Some of the worst part of the product from my perspective is that it is attached to bing. If i ask it a question, I get a response from a crappy website. If i ask it a question from its internal memory without search, I get a similar but much better answer. If I swap out its rule to use google first, I get better answers. If I let it read articles without searching first, I can control exactly what text is input into its memory. It's honestly a little too bad it steers your travel through bing.
It also has an incredibly poor understanding of copyright. It is constantly confused about what it can and cannot do due to copyright restrictions, sometimes telling you it cant parody a song out of respect for the author, but then parodying a different song by the same author. Itll say it cant summarize an article because of copyright, but then say it can give you a "brief overview."
It also for some reason is under the assumption that volume of consensus is a substitute for validity. If you talk to it about the possibility that Satan was right for tempting Eve with and gifting her knowledge, itll say no because everybody says so, citing answersingenesis among others in the process.
> It also for some reason is under the assumption that volume of consensus is a substitute for validity.
That's simply how those language models work, isn't it? The more often something appears in its training materials, the more likely the final model will respond in that direction. The training process has no innate way of autonomously generating generating some concept of validity that'd automatically let the model up- or downrank certain sources.
So the only thing that's left is the developers manually up- or downweighting certain sources during training, but due to the gigantic amounts of text that procedure doesn't really scale to really fine-grained control.

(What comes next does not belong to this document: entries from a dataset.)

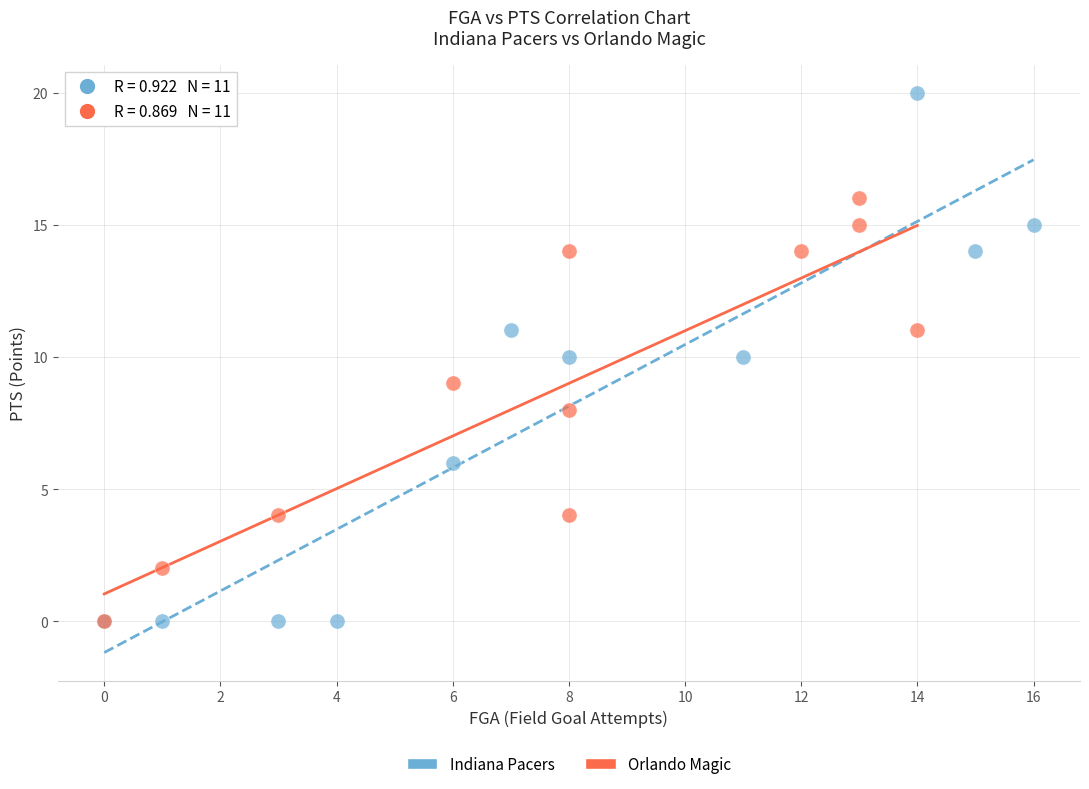

Which series reaches the maximum Y coordinate?

Indiana Pacers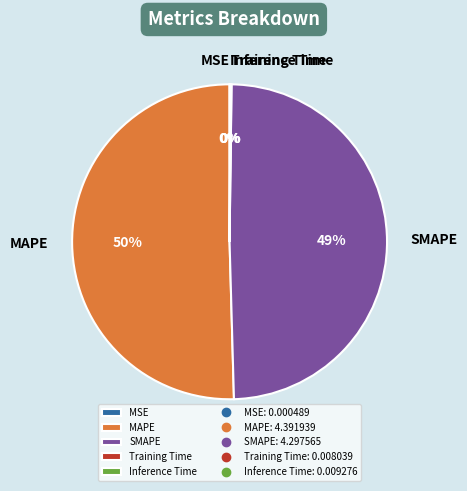

Which slice represents more than half of the pie?

MAPE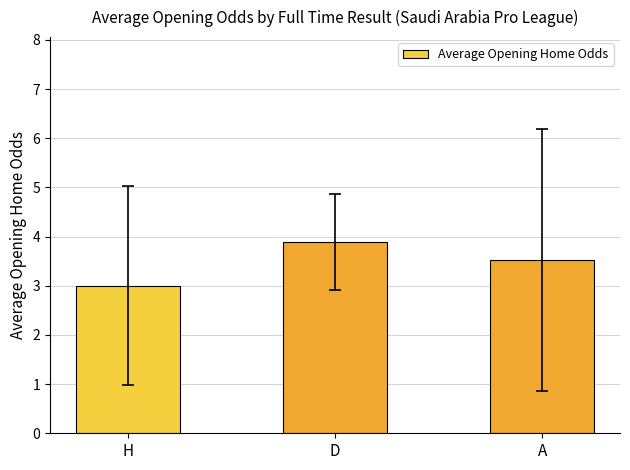

What is the label of the 1st bar from the right?

A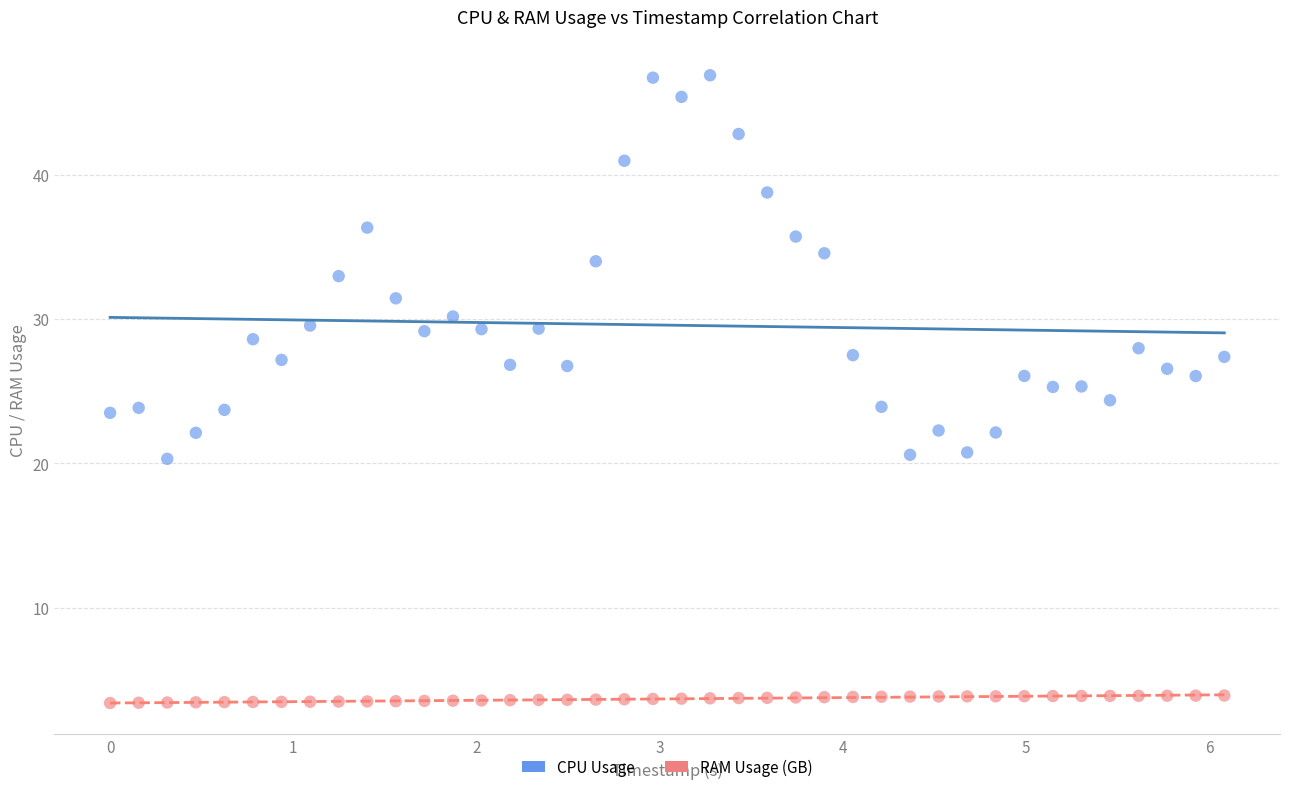

Which series reaches the minimum Y coordinate?

RAM Usage (GB)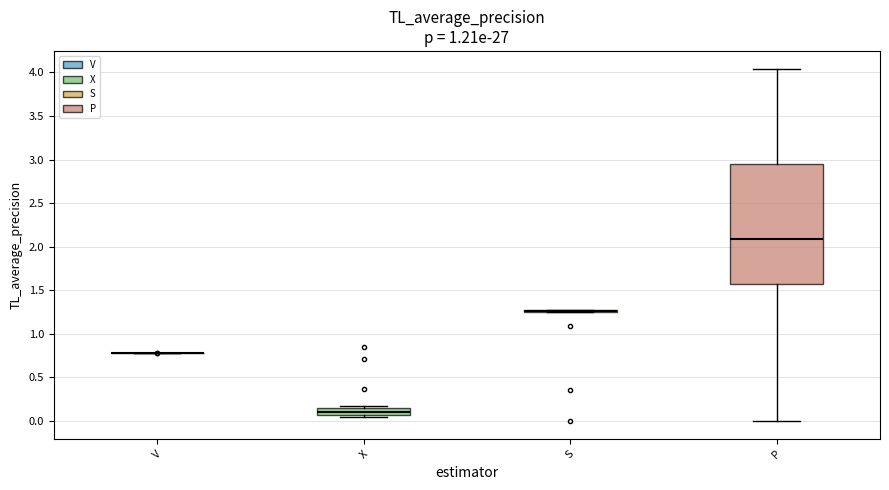

Reading left to right, transcribe this box plot: for each box, give where its median line is, the range the box spans, and where its two whiskers end, as read against the y-axis. The values are not printed on the chart, so give them approximately, as read against the axis.

V: box collapsed to a line at 0.80, whiskers 0.80 to 0.80
X: median 0.10, box 0.05 to 0.15, whiskers 0.05 (just below the box's lower edge) to 0.15 (just above the box's upper edge)
S: box collapsed to a line at 1.25, whiskers 1.25 to 1.25
P: median 2.10, box 1.55 to 2.95, whiskers 0.00 to 4.05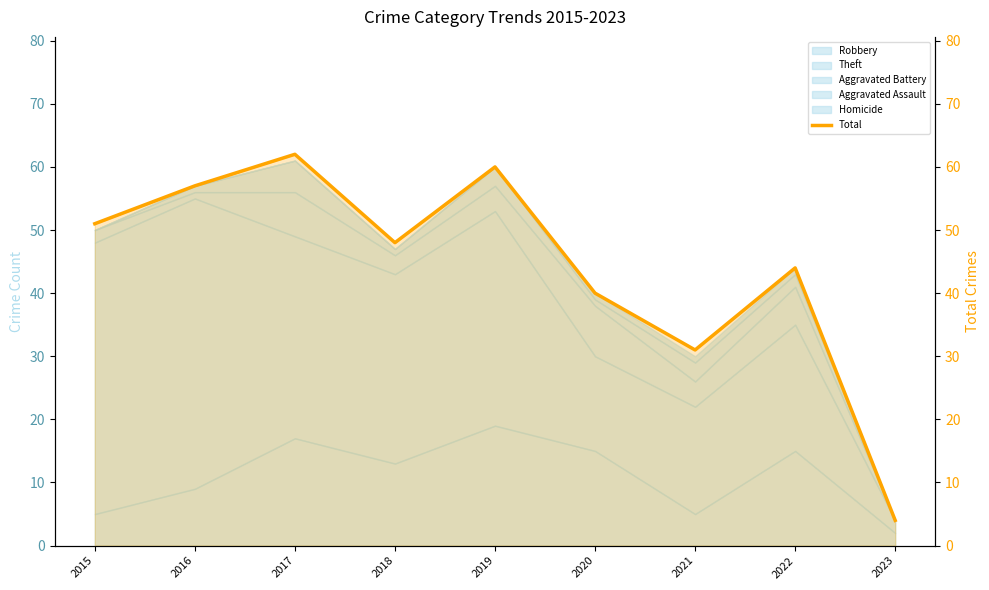

Rank the categories by value from highest to lowest.

2017, 2019, 2016, 2015, 2018, 2022, 2020, 2021, 2023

I'm saying the language models internal "understanding" of the word consensus is "volume of sources" not validity, deductive reasoning, authority." It "chooses" to weigh the answer with more search results as correct (and is limited to returning 3 results. Best of three?)
I wonder if it would help if they could somehow expose the context and allow the user to modify it or apply weights to different parts. I've certainly noticed that chat GPT seems to sometimes simply forget what is going on, reply with the same answer that I've already rejected, etc.
If you scroll back a bit you'll see why they can say that -- folks are upvoting most replies. If they're not downvoting bad replies then... well, it's like people not voting and then complaining about their representatives.
> feedback on the answers generated by the new Bing has been mostly positive with 71% of you giving the AI-powered answers a “thumbs up.”
It doesn't at all say folks are upvoting most replies. It says 71% of users at some point gave it a thumbs up. It also says "entertainment" is a popular and unexpected use case.
As for citations specifically, this thing has been shown to make up citations and be adamant about gibberish being true. The whole accuracy/misinformation thing is kind of a big deal.
Also, keep in mind, Microsoft is an enormous corporate no fun zone. Bing's erratic behavior will just be a funny moment in time after it's had all the fun and quirkiness systematically removed.